About an hour later, a family of raccoons showed up and scampered back and forth, making so much noise that Gaines was momentarily distracted. As the sun fell below the horizon, he heard leaves crackling from almost under his stand and assumed it was the raccoons doing their thing.
“I looked down in the pine saplings and realized it wasn’t the raccoons at all. It was Blade at 15 yards. I could see his rack and then my heart started beating hard,” Gaines said.
The buck began to meander around and got even closer. With only a few minutes of shooting light and legal shooting time left, Gaines had to make his move.
“I was 25 feet up the tree and shooting down at a deer only 10 yards away. It was a tough angle, but it was all I had,” said Gaines, who aimed right between the buck’s shoulder blades and let fly.
The buck ran off, appearing to be uninjured, and Gaines never heard the deer crash to the ground. He got down after a few minutes and started looking for his arrow and signs of blood.

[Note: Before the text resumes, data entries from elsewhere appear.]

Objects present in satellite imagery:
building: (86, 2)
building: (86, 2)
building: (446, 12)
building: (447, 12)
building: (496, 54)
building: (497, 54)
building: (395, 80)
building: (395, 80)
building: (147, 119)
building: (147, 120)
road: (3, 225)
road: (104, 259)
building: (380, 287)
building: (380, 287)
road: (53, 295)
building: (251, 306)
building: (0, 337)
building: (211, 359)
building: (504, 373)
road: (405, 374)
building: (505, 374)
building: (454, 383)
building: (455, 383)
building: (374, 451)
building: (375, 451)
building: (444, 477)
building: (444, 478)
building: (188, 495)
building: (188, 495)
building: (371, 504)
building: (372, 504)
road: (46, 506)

“My arrow was missing, and there were only a couple of very small drops of blood on the ground. I immediately became concerned and steadily got sicker and sicker as I realized I might have made a bad shot on this deer,” he said.
Gaines left and came back two hours later with a friend in hopes of finding something more definitive. And after a 30-minute search, Gaines found his buck 30 yards past the last spot of blood he’d found. Even though the arrow didn’t pass through, he had made a good solid shot right in the lungs.
“I went from the lows of lows to Cloud Nine in a matter of seconds. It’s nice being able to watch a buck grow for several years (and) then harvest him at his peak,” Gaines said.